Os “fiscais do Sarney”
Os leitores mais velhos certamente se lembrarão
da curta onda dos “fiscais do Sarney”. Era 1986 e o então presidente José Sarney
lançou o Plano Cruzado para combater a inflação com congelamento de preços, salários
e reforma monetária (o cruzeiro fora substituído pelo cruzado). Com a
dificuldade em fiscalizar a obediência ao congelamento, Sarney convocou a
população para denunciar comerciantes e empresários que remarcassem preços.
Exibindo botons e vestindo camisetas “eu sou
fiscal do Sarney”, formaram-se verdadeiras milícias que agrediam e amarravam
gerentes de supermercados acusados de remarcação de preços. Exercício de
cidadania se confundiu com dedo-durismo, a tática mais óbvia e milenar quando
um governo ou autoridade quer se eximir de qualquer responsabilidade pública.
Tudo está mal? Então dê ao populacho a liberdade
de escolher a sua própria válvula de escape!
A distopia proto-fascista
A tática do Chefe Shang é mais uma ferramenta da
estratégia geral do Diversionismo. Desviar a atenção da opinião pública requer
explorar o lado mais escuro do nosso psiquismo: medos, ressentimentos, sadismo
etc.
Crise de segurança pública? Estimule
linchamentos e a sensação de “justiça-com-as-próprias-mãos”.

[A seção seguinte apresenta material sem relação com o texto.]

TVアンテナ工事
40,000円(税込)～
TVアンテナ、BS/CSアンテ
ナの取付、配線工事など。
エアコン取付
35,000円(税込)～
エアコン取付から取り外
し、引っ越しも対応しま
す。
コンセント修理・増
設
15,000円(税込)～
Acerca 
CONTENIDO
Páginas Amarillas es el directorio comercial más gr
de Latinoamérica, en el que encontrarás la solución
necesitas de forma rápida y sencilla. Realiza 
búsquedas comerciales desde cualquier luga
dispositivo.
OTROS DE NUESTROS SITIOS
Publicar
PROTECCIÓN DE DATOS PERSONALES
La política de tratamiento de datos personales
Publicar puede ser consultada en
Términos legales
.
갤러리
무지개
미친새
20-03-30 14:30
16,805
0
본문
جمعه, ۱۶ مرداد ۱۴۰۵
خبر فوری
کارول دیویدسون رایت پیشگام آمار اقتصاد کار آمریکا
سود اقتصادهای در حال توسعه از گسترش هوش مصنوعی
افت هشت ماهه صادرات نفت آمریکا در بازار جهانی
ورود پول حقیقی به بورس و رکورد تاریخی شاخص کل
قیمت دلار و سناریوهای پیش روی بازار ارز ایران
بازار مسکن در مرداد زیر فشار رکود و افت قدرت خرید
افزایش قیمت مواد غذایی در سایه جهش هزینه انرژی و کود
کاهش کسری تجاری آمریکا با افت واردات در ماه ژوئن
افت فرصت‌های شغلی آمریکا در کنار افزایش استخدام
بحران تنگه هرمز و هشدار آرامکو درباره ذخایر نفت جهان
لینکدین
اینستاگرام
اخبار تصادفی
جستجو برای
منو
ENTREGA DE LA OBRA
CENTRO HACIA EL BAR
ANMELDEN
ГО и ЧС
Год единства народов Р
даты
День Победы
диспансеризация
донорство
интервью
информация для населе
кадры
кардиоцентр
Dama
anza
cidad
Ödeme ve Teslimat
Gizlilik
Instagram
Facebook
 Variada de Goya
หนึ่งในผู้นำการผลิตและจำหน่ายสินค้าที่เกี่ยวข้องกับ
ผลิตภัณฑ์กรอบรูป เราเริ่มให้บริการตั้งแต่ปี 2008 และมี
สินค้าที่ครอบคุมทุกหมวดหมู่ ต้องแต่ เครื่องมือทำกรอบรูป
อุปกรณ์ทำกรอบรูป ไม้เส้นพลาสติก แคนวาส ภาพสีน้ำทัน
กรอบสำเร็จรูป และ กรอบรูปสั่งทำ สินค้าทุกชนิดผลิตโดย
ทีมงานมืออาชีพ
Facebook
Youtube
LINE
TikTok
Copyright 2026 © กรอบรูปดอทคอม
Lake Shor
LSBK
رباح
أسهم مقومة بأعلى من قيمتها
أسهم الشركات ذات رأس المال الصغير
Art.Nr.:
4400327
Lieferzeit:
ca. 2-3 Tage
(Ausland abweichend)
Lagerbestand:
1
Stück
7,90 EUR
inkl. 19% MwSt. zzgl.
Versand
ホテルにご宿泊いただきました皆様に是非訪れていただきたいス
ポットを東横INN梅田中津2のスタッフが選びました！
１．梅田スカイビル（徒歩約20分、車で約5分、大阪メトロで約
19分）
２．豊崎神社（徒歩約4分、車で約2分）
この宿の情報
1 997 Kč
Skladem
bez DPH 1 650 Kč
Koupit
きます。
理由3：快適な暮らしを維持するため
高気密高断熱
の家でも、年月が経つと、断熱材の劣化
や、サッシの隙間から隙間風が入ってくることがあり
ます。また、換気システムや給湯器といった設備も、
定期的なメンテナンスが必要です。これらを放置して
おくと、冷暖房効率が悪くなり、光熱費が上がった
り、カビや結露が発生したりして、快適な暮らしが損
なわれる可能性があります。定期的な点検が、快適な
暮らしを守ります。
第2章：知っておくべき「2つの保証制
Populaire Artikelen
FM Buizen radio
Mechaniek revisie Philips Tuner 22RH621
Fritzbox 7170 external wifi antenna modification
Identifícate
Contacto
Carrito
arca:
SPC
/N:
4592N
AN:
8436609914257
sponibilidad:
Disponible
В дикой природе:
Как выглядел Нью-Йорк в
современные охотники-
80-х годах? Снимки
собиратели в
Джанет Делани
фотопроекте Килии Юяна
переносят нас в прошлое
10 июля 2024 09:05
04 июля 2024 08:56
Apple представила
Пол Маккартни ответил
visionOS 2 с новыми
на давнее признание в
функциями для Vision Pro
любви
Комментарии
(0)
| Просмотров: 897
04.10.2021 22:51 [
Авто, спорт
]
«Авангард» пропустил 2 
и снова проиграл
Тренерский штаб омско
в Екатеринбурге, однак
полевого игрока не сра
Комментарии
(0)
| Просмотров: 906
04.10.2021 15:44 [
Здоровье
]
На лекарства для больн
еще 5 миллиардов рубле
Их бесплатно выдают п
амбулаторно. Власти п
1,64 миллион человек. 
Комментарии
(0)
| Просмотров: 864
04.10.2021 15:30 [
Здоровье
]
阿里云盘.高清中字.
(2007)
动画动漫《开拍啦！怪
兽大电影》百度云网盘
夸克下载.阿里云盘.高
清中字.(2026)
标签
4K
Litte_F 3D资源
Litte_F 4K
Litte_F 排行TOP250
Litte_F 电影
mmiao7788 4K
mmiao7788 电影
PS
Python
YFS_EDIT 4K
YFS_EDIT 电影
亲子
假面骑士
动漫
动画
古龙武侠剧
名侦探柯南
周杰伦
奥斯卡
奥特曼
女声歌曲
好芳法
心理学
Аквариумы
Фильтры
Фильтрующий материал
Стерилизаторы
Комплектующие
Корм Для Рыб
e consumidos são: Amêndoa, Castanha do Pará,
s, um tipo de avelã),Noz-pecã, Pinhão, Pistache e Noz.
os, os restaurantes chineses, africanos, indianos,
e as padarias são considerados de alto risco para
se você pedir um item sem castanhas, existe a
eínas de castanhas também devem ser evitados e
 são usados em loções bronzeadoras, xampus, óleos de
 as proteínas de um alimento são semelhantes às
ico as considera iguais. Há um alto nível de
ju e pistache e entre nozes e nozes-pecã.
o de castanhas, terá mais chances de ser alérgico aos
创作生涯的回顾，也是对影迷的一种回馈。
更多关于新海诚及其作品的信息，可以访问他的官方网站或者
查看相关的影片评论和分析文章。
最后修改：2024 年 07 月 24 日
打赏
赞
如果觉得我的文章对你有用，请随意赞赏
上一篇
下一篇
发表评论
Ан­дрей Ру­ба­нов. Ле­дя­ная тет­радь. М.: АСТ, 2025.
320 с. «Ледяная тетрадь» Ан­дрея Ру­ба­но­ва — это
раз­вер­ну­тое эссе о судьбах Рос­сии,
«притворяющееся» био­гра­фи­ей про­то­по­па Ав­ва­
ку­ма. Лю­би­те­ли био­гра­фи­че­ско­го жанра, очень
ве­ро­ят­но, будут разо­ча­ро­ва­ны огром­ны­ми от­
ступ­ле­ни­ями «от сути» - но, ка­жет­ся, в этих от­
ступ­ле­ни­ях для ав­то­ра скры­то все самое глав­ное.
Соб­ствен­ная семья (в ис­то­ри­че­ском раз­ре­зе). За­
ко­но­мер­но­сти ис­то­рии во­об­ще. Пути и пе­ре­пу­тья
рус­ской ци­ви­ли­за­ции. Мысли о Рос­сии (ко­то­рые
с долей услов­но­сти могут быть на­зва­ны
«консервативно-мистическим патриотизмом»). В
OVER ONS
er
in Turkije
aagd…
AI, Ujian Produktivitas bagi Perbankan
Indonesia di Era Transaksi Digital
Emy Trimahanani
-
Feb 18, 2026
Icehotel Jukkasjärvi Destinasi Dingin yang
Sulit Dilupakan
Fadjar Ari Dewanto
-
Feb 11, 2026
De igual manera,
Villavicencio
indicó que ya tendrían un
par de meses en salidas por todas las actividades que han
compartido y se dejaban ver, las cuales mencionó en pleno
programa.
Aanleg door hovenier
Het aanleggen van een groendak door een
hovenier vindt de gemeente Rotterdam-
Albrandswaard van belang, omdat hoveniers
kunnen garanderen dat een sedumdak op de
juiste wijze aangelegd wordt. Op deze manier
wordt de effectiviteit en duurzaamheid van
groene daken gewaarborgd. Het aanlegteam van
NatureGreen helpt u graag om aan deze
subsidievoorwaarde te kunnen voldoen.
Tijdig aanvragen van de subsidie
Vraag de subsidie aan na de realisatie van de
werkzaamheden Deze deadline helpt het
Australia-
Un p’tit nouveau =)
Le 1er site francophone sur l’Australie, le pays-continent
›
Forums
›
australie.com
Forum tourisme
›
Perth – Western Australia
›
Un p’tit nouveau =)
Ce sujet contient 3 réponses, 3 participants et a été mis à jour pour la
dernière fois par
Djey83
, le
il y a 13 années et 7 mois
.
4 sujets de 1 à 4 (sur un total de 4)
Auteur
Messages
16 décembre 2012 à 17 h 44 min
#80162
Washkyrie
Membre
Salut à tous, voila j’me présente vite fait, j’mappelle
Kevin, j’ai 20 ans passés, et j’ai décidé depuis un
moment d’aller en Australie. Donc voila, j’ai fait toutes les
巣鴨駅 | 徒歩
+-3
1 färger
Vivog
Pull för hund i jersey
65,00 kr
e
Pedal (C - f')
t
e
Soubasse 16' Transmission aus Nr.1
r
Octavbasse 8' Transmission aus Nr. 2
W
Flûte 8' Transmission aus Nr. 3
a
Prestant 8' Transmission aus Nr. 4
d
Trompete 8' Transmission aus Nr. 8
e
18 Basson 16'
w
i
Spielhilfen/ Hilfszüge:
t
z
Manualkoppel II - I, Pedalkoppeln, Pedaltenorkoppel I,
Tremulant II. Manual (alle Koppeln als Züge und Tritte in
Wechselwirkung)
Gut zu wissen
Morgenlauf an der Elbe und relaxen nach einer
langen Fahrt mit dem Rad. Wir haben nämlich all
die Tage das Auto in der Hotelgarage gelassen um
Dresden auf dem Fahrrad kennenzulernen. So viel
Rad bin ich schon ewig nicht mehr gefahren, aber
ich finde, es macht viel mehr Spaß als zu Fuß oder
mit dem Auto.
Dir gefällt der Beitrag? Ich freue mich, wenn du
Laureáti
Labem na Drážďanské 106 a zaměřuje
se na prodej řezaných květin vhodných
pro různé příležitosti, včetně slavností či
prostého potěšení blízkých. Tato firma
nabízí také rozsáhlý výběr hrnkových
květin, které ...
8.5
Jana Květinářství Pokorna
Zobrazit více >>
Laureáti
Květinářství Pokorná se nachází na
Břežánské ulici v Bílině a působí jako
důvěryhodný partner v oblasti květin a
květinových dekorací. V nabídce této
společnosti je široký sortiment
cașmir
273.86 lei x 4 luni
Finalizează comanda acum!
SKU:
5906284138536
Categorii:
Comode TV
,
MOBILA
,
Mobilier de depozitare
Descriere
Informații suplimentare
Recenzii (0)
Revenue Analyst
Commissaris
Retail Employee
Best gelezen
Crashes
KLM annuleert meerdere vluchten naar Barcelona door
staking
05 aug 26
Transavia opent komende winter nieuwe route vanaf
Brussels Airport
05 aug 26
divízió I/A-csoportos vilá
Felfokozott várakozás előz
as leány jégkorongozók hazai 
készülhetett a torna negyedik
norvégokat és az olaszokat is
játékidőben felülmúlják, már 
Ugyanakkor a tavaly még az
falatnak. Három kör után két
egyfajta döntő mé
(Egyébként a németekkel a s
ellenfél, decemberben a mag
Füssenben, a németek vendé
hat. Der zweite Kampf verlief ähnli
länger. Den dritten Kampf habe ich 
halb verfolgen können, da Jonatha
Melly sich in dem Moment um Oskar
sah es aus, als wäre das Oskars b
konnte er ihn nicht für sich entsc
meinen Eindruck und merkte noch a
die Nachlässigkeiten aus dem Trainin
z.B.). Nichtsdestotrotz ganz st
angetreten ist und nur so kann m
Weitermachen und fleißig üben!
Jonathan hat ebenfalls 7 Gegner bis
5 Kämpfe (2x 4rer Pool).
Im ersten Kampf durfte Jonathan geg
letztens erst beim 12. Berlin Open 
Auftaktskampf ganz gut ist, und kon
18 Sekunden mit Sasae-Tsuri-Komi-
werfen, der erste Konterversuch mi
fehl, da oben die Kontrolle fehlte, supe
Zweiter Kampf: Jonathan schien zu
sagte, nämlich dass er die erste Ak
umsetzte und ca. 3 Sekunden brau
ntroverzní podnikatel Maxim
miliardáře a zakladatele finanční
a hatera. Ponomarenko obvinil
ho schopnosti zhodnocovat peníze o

Debate político? Estimule o discurso moralista
da corrupção para que o ressentimento coletivo seja descarregado em bodes
expiatórios.
Crise de
algum serviço de utilidade pública? Estimule o dedo-durismo para que o mal
estar coletivo escolha uma vítima, deixando de fora a responsabilidade de
governos e autoridades.
O problema é que essa válvula de escape tem tudo
para ajudar a criar uma atmosfera social e política anômica e distópica, ao
melhor estilo de filmes pós-apocalipse como Mad Max.
Observando as expressões que internautas usam em
fóruns para nomear os vizinhos supostamente gastões (“vaca filha da puta”,
“denunciar essa vagabunda” etc. – veja foto acima), dá para perceber que ao
estimular o dedo-durismo generalizado a grande mídia pisa no perigoso pântano
do proto-fascismo – a suposta cruzada cívica pode se transformar em vingança e
violência por outros motivos oportunistas como racistas, sexistas,
político-ideológicos etc.
Já dá até para imaginar um cenário
cinematograficamente distópico com uma cidade como São Paulo transformada em
deserto inóspito com as ruas dominadas por milícias de justiceiros (fiscais da
Sabesp?) que executam aqueles que escondem o precioso líquido. No filme Mad Max era gasolina. Agora, será a água.
Para a grande mídia isso tudo pouco importa.
Quanto pior, melhor. Ela sempre explorou o medo, a desconfiança, antagonismos e
ressentimentos. Por que? Porque pessoas dominadas por esses sentimentos
regressivos são amedrontadas. Pessoas amedrontadas não saem de casa,
principalmente no Estado de São Paulo transformado num deserto igual do filme Mad Max. E ficarão isoladas no interior
de suas casas. Assistindo televisão.